I don't really know how to search for this answer on the internet. Thanks!
Jan on 14 Jul 2017
Edited: Jan on 14 Jul 2017
I never write scripts, because the variables declared in one script interfere with other scripts. Any possibility to influence parts of the code, which are far awy, is a source of bugs - see https://en.wikipedia.org/wiki/Action_at_a_distance_(computer_science).
But the question remains, when to separate a part of a function to create a new function. This can be desided by the code complexity, but it is a question of taste, how you measure it and where the limit is. But as soon as a piece of code is a compact unit, which can be reused from other functions also, it is worth to move it to an own function. Then it be be tested exhaustively by a unit-test. If it is a bottleneck for any code, it can be optimized or mex-ed, and then all codes using this subfunction wil profit from the speed.
There is a certain overhead in calling an M- or built-in function. The latter is faster, e.g. calling mean(X) is slower than sum(X) / numel(X). But this overhead is small.
Sometimes the error checks in functions take more time than the actual computations (see polyfit). But this is a different problem.
While the runtime of inlined code can save milliseconds of runtime compared to functions, the time for programming and debugging can profit massively from this. If you have 4 almost identical parts, it will be a mess to apply a modification of the code compared to having 1 external function with a parameter for the differences. Therefore copy&paste programming is considered as anti-pattern. Maintaining or expanding such code is too prone to typos.
Caring too much about the runtime during the programming is often a premature optimization: The goal is to solve the problem. Then concentrating on the runtime at the beginning can lead to unreadable code which cannot be adjusted or expanded anymore. It is smarter to create a stable and clean code at first and find the bottlenecks for the runtime later. Then you can be sure not to "optimize" any code, which takes 1% of the total runtime only, such that a 100% speedup of this part reduces the total runtime by 0.5% only.
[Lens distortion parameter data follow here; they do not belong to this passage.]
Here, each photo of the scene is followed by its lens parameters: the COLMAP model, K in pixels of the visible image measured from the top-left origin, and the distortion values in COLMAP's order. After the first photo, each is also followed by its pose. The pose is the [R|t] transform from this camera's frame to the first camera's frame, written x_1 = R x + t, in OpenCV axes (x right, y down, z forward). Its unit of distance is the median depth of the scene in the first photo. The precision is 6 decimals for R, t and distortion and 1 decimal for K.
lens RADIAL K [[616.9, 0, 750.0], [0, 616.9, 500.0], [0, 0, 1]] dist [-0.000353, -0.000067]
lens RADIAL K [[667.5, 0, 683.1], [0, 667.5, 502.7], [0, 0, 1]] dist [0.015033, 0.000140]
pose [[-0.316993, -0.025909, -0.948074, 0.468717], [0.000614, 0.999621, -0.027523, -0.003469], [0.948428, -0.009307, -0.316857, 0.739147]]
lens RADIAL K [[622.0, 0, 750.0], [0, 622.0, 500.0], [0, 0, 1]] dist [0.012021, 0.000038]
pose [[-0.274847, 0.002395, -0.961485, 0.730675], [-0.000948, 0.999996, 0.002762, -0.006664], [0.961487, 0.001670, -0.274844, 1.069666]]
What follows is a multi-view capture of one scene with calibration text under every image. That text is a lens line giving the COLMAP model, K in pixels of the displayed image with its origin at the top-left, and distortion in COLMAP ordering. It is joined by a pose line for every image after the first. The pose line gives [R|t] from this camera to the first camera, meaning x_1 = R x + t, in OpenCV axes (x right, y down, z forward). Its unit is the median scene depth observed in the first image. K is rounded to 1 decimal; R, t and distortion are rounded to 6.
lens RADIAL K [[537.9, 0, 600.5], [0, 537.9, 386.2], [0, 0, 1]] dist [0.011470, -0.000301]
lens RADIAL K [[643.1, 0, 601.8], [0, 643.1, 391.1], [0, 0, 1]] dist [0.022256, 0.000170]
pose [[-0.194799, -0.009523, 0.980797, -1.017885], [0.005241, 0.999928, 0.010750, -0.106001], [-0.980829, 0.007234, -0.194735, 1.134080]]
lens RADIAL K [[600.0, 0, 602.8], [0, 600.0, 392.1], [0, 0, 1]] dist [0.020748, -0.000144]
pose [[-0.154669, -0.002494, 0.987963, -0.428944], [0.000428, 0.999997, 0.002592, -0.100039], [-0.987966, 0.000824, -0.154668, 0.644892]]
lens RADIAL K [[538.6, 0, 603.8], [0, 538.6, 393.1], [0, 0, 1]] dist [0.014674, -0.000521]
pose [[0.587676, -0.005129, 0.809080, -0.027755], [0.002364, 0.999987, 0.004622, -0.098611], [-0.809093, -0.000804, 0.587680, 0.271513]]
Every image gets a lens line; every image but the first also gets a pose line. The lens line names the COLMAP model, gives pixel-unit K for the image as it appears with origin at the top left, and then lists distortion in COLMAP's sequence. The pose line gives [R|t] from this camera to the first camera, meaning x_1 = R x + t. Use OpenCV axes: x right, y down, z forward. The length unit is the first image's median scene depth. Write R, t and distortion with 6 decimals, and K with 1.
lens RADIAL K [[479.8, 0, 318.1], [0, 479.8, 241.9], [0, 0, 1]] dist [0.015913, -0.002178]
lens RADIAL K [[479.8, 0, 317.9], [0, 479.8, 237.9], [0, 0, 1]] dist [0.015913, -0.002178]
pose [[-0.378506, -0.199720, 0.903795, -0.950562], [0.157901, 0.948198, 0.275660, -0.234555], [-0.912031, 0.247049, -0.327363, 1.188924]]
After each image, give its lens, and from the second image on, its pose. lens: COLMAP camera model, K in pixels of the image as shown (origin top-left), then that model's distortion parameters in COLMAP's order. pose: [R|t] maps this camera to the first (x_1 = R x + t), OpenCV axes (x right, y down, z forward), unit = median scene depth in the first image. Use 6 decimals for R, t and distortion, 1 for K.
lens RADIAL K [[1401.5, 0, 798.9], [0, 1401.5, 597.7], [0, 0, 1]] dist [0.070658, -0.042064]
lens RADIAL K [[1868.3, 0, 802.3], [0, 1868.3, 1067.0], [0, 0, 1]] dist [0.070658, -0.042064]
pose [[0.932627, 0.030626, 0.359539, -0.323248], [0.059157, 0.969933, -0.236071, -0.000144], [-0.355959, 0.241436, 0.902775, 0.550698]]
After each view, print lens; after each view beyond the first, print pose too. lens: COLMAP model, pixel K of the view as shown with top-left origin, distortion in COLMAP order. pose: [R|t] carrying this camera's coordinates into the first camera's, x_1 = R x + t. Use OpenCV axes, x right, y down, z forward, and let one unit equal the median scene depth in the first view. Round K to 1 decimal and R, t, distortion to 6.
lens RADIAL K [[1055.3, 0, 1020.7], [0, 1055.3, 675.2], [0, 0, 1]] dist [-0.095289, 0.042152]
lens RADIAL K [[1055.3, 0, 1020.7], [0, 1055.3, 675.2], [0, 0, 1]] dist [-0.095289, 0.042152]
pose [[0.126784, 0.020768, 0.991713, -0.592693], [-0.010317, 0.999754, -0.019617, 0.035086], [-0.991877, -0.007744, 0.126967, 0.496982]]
I've seen the advice, that subfunctions must be created, when the main function exceeds 1000 lines of code. Others use the a limit of the "Cyclomatic complexity", e.g. McCabe complexity > 10 to determine the need to move code to subfunctions to allow a complete testing. Another idea is: "If you cannot describe the job of a function in one sentence anymore, split it into subfunctions."
You see: runtime does not appear in the criteria, but the reduction of complexity rules to avoid bugs and improve the maintainability.
More Answers (1)
Walter Roberson on 15 Jul 2017
It appears that anonymous functions have lots of overhead. See test code attached.
It appears that on my system, each layer of pure function call adds about .05 * 10^(-6) overhead (that is, about 5E-8 seconds), but each level of anonymous function adds 2 to 3 * 10^(-6) (that is, about 2.5E-6 seconds).